The residency was only advertised on one international website, but word travelled far and wide, said Phillips, whose friends saw it in Paris and the Ukraine.
“It seemed to clearly resonate with people, no matter where you were from, whether it was Brazil or Russia, this idea of what a cargo ship could represent — it seemed like a conduit, talking about our contemporary world and your place within it,” she said.
Access Gallery was going to offer the opportunity to one artist, then two and then four. Now it’s poised to launch a Kickstarter campaign to raise money to offer cargo ship residencies to four artists a year for three years.
Access Gallery plans to host an exhibit of the first four artists’ works, and musings in the travel logs, they will all receive next May or June and each year thereafter, ideally with a large-scale publication that gathers all of the images with commissioned text written by emerging and established writers at the end of three years to accompany a touring exhibition.
According to Phillips, securing space on cargo ships was simple. Ships often sell tickets to civilians for one or two cabins, so Access Gallery purchased tickets that cost around $3,000 for the one-way trip, flying artists back to Vancouver from Shanghai.
The first artist to set sail, Elisa Ferrari, returned Thursday.
Ferrari initially was concerned about having patchy access to the Internet aboard the ship, but she soon found it irrelevant.
She expected to think and read during her three-week residency, but became fascinated with the daily duties of sailors instead.
“It’s like a category of people that’s totally hidden, what they do,” she said. “There are lots of stories and romantic ideas about sailors and being at sea, but actually, it’s not that romantic.”
The multi-media artist emulated the sailors’ regimented schedules, and connected with the German officers and Filipino crew.
Ferrari was curious about cargo ships when she grew up, helping out at her family’s factory in a town near Milan, wondering where all the containers came from. She worked for her family’s business near Shanghai in 2008 and was interested in retracing her steps and expressing what she found and experienced once she arrived in Shanghai, with some detachment.
The Vancouver-based artist says she typically works to uncover disparities between historical documentation and experience in her practice. She works with archival fragments of text, image and videography.
Ferrari expects she’ll create a short video or a mixed-media installation with sound recordings from the ship that “considers the contradictions between growing up in an industrial complex” and then spending most of her time thinking about art, the relationships between the two, and her privilege.
Nour Bishouty will set sail Aug. 4. Phillips said the artist who was born in Jordan and is currently based in Beirut is more object based. She typically distills her ideas into things and often explores a lack of belonging.

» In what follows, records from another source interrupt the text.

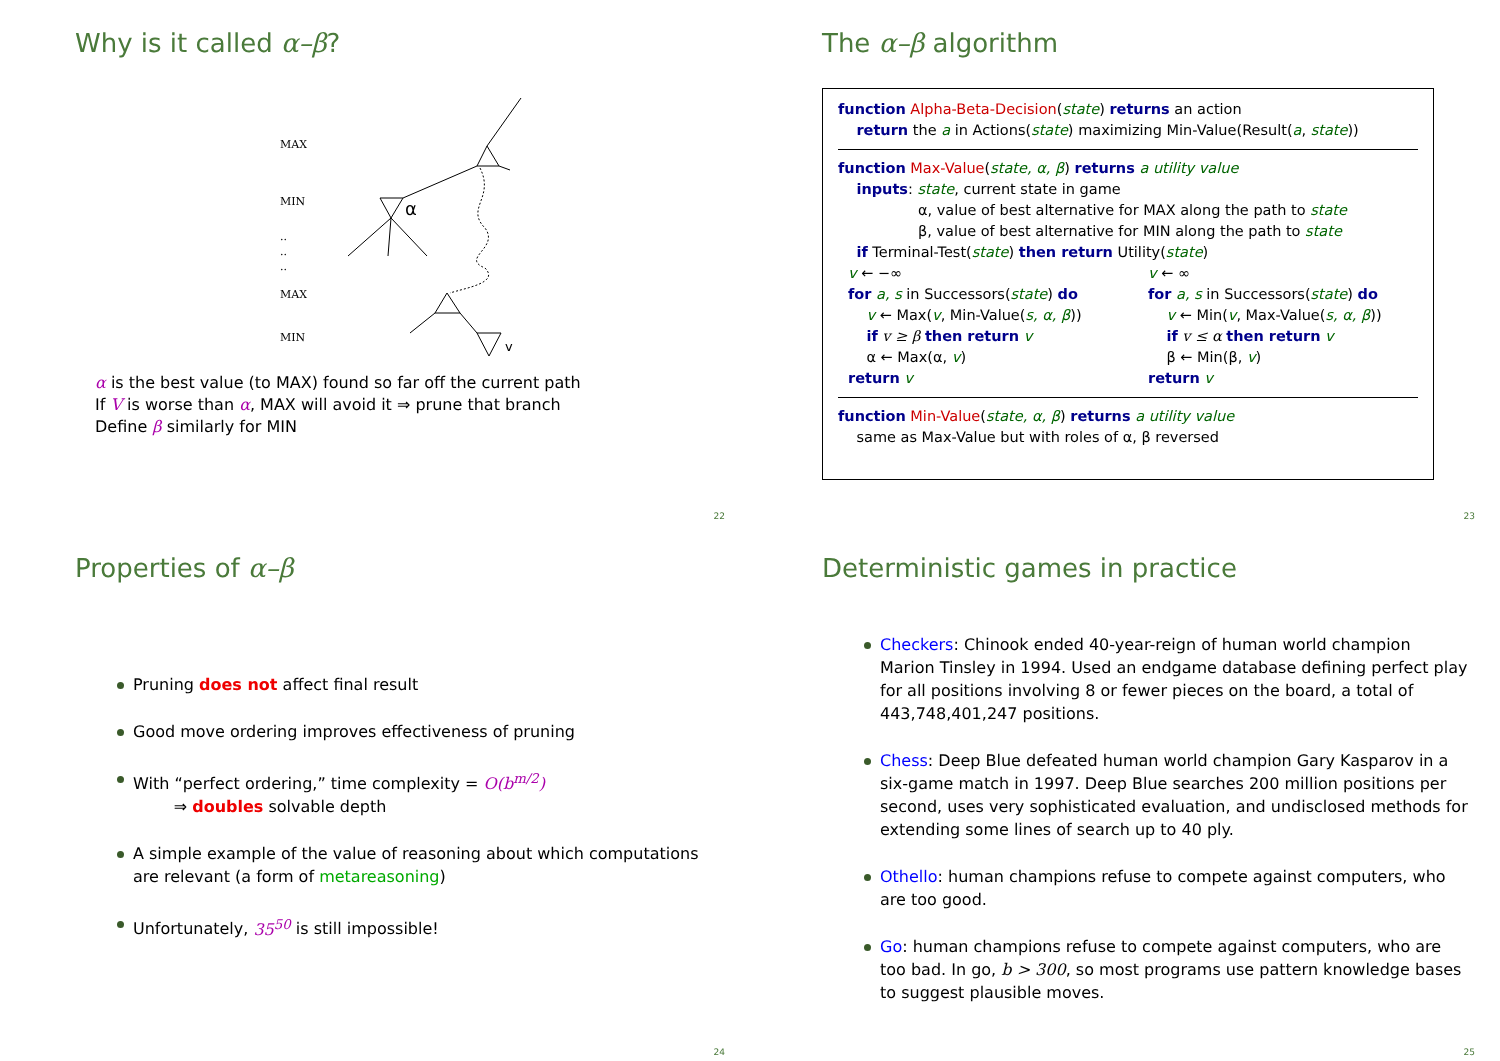Why is it called α–β?
MAX
MIN
..
..
..
MAX
MIN
α
v
α is the best value (to MAX) found so far off the current path
If V is worse than α, MAX will avoid it ⇒ prune that branch
Define β similarly for MIN
22
The α–β algorithm
function Alpha-Beta-Decision(state) returns an action
return the a in Actions(state) maximizing Min-Value(Result(a, state))
function Max-Value(state, α, β) returns a utility value
inputs: state, current state in game
α, value of best alternative for MAX along the path to state
β, value of best alternative for MIN along the path to state
if Terminal-Test(state) then return Utility(state)
v ← −∞
for a, s in Successors(state) do
v ← Max(v, Min-Value(s, α, β))
if v ≥ β then return v
α ← Max(α, v)
return v
v ← ∞
for a, s in Successors(state) do
v ← Min(v, Max-Value(s, α, β))
if v ≤ α then return v
β ← Min(β, v)
return v
function Min-Value(state, α, β) returns a utility value
same as Max-Value but with roles of α, β reversed
23
Properties of α–β
Pruning does not affect final result
Good move ordering improves effectiveness of pruning
With “perfect ordering,” time complexity = O(b<sup>m/2</sup>)
⇒ doubles solvable depth
A simple example of the value of reasoning about which computations are relevant (a form of metareasoning)
Unfortunately, 35<sup>50</sup> is still impossible!
24
Deterministic games in practice
Checkers: Chinook ended 40-year-reign of human world champion Marion Tinsley in 1994. Used an endgame database defining perfect play for all positions involving 8 or fewer pieces on the board, a total of 443,748,401,247 positions.
Chess: Deep Blue defeated human world champion Gary Kasparov in a six-game match in 1997. Deep Blue searches 200 million positions per second, uses very sophisticated evaluation, and undisclosed methods for extending some lines of search up to 40 ply.
Othello: human champions refuse to compete against computers, who are too good.
Go: human champions refuse to compete against computers, who are too bad. In go, b > 300, so most programs use pattern knowledge bases to suggest plausible moves.
25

Christopher Boyne, who grew up around boats in Halifax and is an accomplished sailor, will board a cargo ship in September. Boyne uses photography and sculpture to consider how fleeting experience can be distilled through recall into form.
“The thing he’s most excited about is that moment where you see horizon on all sides,” Phillips said. “The land falls away and there’s literally nothing except for sea and sky.”
Amaara Raheem, a Sri Lankan-born artist who lives between Melbourne and London, U.K. will sail east in April.
“I hope this offers [the artists] an incredibly generative experience, a profoundly changing experience and one that allows them to look within and dig into a place that they haven’t before,” Phillips said. “I hope that this project offers all of the audiences that will view it a series of really beautiful nuanced and diverse responses to this strange experience that most of us will never have, but, in fact, that most of us are all implicated with.”